Switch "Burbank" to "Pasadena" throughout all the lines below, and reproduce them with nothing else changed.

Stored dataset items
▬▬▬
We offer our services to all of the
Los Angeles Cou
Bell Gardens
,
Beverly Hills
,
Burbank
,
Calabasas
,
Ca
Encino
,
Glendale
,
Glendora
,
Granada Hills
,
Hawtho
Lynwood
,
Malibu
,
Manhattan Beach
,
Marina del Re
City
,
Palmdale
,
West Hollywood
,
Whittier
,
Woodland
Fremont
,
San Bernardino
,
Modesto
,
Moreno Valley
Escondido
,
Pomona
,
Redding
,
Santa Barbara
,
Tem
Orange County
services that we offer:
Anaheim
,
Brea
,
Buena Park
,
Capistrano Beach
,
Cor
▬▬▬
Response to the exercise:
We offer our services to all of the
Los Angeles Cou
Bell Gardens
,
Beverly Hills
,
Pasadena
,
Calabasas
,
Ca
Encino
,
Glendale
,
Glendora
,
Granada Hills
,
Hawtho
Lynwood
,
Malibu
,
Manhattan Beach
,
Marina del Re
City
,
Palmdale
,
West Hollywood
,
Whittier
,
Woodland
Fremont
,
San Bernardino
,
Modesto
,
Moreno Valley
Escondido
,
Pomona
,
Redding
,
Santa Barbara
,
Tem
Orange County
services that we offer:
Anaheim
,
Brea
,
Buena Park
,
Capistrano Beach
,
Cor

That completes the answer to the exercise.